Obviously I am not talking about making unjust prejudicial distinctions that exclude people. I am talking about the other meaning of the word that describes well-informed decision making. So that inclusion may be safeguarded, it is paramount that we know how and why just distinctions are made.
Being properly discriminating, in this sense, entails a decision that some activities should be discouraged and others encouraged. It happens in public discussion, in radio phone-ins, panel shows, and in the newspapers when the rights and wrongs of this and that are pored over. Moreover proper discrimination is implied explicitly in the existence of actual legal discrimination and the rule of law, over which parliament has presumably exercised a wise discrimination to decide what is in our best interest.
I want to suggest that we must learn to be explicit about all this. Too often we like to think that our common values are just somehow natural or intuitive. This is why we talk about ‘British Values’, as if they would be obvious to anyone who was a proper member of the club. The fact is, however, that those values are also discriminations. They are not obvious to everyone. Whatever we think of them, they clearly embody virtues that are at least contestable and reach conclusions that do not just fall from the sky, despite how passionately we may believe in them.
If we are not explicit about the positive practice of discrimination things can go wrong and we can become prejudiced ourselves- blind to challenge or change. What lies behind these strange new prejudices is our tendency to forget why we think that the values we hold are superior in the first place, as well as how it is that they are learned, and what kinds of things safeguard them. As well as fighting unjust discrimination therefore, we need to get much better its positive corollary. If we really value these ideas we must be clearer about how they are arrived at in the first place.
With regard to the religious extremism uncovered recently in Birmingham schools that so many find to be unacceptably discriminatory, it might seem on first glance that faith is the primary problem and that safeguarding secular institutions is the obvious long term solution. However, the uncomfortable truth is that the schools at the centre of those allegations were all secular schools, not faith schools.
Alongside the presence of unjust discrimination in the Birmingham cases was the broader lack of good discrimination that exists across the board. The assumption that secular schools were safe from religious extremism simply because they are not explicitly religious seems to have been mistaken. Because of it, the Department for Education are facing questions over their duty to scrutinise what was actually going on the ground.
The Need for Discrimination
With the move towards increasing independence from the centre, the primary risk to truly public education is not faith schools per se but poor discrimination by those in charge. Those assessing applicants for running schools, both trusts and governors, need to be better briefed so that they can discern and discriminate between those views that undermine public education, and those that underpin it.

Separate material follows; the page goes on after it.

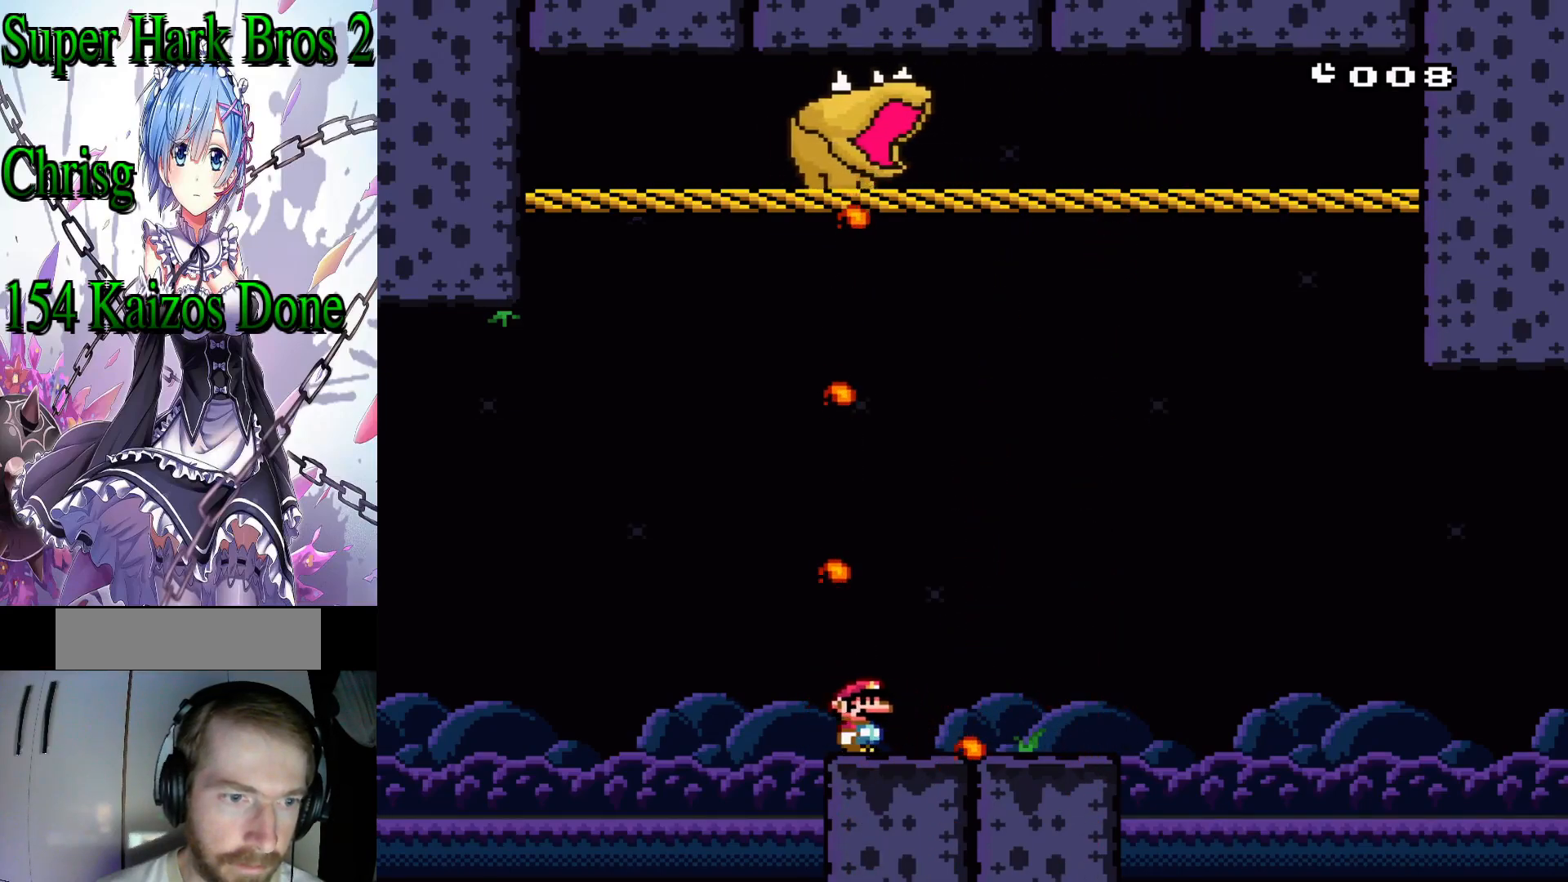
{"buttons": ["Y", "DPAD_LEFT"], "events": [[317, "DPAD_RIGHT", "up"], [417, "DPAD_LEFT", "down"]]}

Just as the best cure for bad education is good education, the best cure for bad religion is the input of good religion, not the application of uninformed bureaucracy. It is repeatedly the case that faith schools have a better track record in combatting religious extremism than their so-called secular counterparts and it comes as no surprise to me, at least, that these problems are arising within an educational culture in which religious education, citizenship and critical thinking in general are undervalued.